Sunday, March 2, 2014

Pessimism Is Key to Understanding Russia in #Ukraine

I'm so silly.

I'm sure I've written before that Julia Ioffe's one of the very best --- if not the best --- analyst on Russian politics, but I nevertheless forgot about her when I was reading all the other crap at the top foreign policy journals I'm always reading (here's looking at you Kim Zisk).

Funny too, since I just tweeted an #FF for Ioffe on Friday. So WTF?

See her dead-on piece from yesterday, "Putin's War in Crimea Could Soon Spread to Eastern UkraineAnd nobody—not the U.S., not NATO—can stop him."

And here's the best passage (especially from the perspective of international relations theory):

Pessimism always wins. One of the reasons I left my correspondent's post in Moscow was because Russia, despite all the foam on the water, is ultimately a very boring place. Unfortunately, all you really need to do to seem clairvoyant about the place is to be an utter pessimist. Will Vladimir Putin allow the ostensibly liberal Dmitry Medvedev to have a second term? Not a chance.
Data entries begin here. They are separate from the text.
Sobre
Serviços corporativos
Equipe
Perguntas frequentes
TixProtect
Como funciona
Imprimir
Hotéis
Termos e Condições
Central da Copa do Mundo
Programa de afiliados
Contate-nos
There are protests in the streets of Moscow. Will Putin crackdown? Yup. There's rumbling in the Crimea, will Putin take advantage and take the Crimean peninsula? You betcha. And you know why being a pessimist is the best way to predict outcomes in Russia? Because Putin and those around him are, fundamentally, terminal pessimists. They truly believe that there is an American conspiracy afoot to topple Putin, that Russian liberals are traitors corrupted by and loyal to the West, they truly believe that, should free and fair elections be held in Russia, their countrymen would elect bloodthirsty fascists, rather than democratic liberals. To a large extent, Putin really believes that he is the one man standing between Russia and the yawning void. Putin's Kremlin is dark and scary, and, ultimately, very boring.